Last Updated Jun 23, 2011 9:21 AM EDT
For instance, a recent analysis found that more nearly one-third of 483 U.S. companies paid more in cash comp (meaning salary plus bonus) to their top five executives than they spent on audits by outside accounting firms. At 153 of the enterprises, the estimated after"tax total comp topped 3 percent of their 2010 (GAAP) income from continuing operations. Thirty-two of the businesses paid their brass more than they paid the government in cash income taxes. And at roughly 13 percent of the technology companies examined in the study, median executive pay amounted to more than 5 percent of the firms' total research and development costs.
The kicker: For 37 percent of the companies, executive comp rose between the end of 2007 and 2010 -- during the worst of the financial crisis, in other words -- even as their market capitalization was falling. That's right. As these titans of industry were getting a raise, shareholders were losing money.
Executive comp as a cost center
The report, from investor research service The Analyst's Accounting Observer, highlights the importance of looking beyond a chief executive's comp in judging whether a company's pay practices are fair. It also underscores that at many companies, shareholders fare far worse than managers when a business hits the skids (click on adjoining chart to expand). Writes study author Jack Ciesielski (no public link):
The top five officers are part of a CEO's cadre of trusted executives; they're at least a part of the total management team that breathes life into the shareholders' collective assets. Consider them to be a major input into the production of shareholder returns, with a real cost, just like raw materials or any other purchased services. One difference: Managers try to keep other production costs low -- but for their own costs, they'll employ swarms of consultants to justify higher pay.

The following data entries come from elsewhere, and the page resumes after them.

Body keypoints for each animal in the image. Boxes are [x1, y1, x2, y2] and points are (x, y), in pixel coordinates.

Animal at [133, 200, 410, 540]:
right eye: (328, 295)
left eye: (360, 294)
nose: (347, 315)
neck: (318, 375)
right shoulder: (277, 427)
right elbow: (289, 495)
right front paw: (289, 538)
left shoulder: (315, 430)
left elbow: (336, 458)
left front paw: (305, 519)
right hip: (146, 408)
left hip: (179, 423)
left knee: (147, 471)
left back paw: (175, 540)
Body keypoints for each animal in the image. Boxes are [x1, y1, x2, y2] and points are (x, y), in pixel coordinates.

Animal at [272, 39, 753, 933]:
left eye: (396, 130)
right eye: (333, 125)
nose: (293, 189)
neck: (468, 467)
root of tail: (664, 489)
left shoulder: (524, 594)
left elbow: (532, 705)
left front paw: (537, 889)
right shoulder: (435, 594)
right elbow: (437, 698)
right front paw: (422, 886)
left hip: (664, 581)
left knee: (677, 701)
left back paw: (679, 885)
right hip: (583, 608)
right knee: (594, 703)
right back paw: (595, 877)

If investors thought more about the price tag on their managers -- especially in comparison to the cost of other inputs of production -- they might vote "nay on pay" every chance they get.Ciesielski found something else -- after sliding in 2009, executive pay shot up nearly 14 percent last year. In all, U.S. managers forked out $14.3 billion to 2,591 corporate managers, more than the GDP of many countries. After taxes, exec comp at the companies in the study was equivalent to 1.2 percent of their net income from continuing operations.
Financial industry pay bounces back
Some industries have rebounded more strongly than others in terms of executive pay. One of the biggest gainers last year? Financial services. After comp in the sector declined 22 percent in 2009 and 25 percent the previous year, pay rose 24 percent in 2010 (see chart at bottom). Total pay among top execs in the industry has almost returned to 2007 levels, before the housing crash. The high-tech industry has proved the most resilient sector, with comp up nearly 29 percent over the period.
The impact of such trends goes beyond individual companies and shareholders, of course. Economic evidence suggests rising corporate pay is aggravating income disparity in this country. The U.S. ranks not only well behind Europe and the U.K. in economic equality, but also behind such nations as Cameroon and Ivory Coast. No disrespect to these countries, but that's nuts.
From this perspective, executive pay is less an ethical issue than one of simple economics. Clearly, "top" execs often aren't worth the money, which companies would do better to spend in other ways. And for the 90 percent of Americans whose wages have been stagnating for decades, lavish corporate pay is literally money out of their pocket.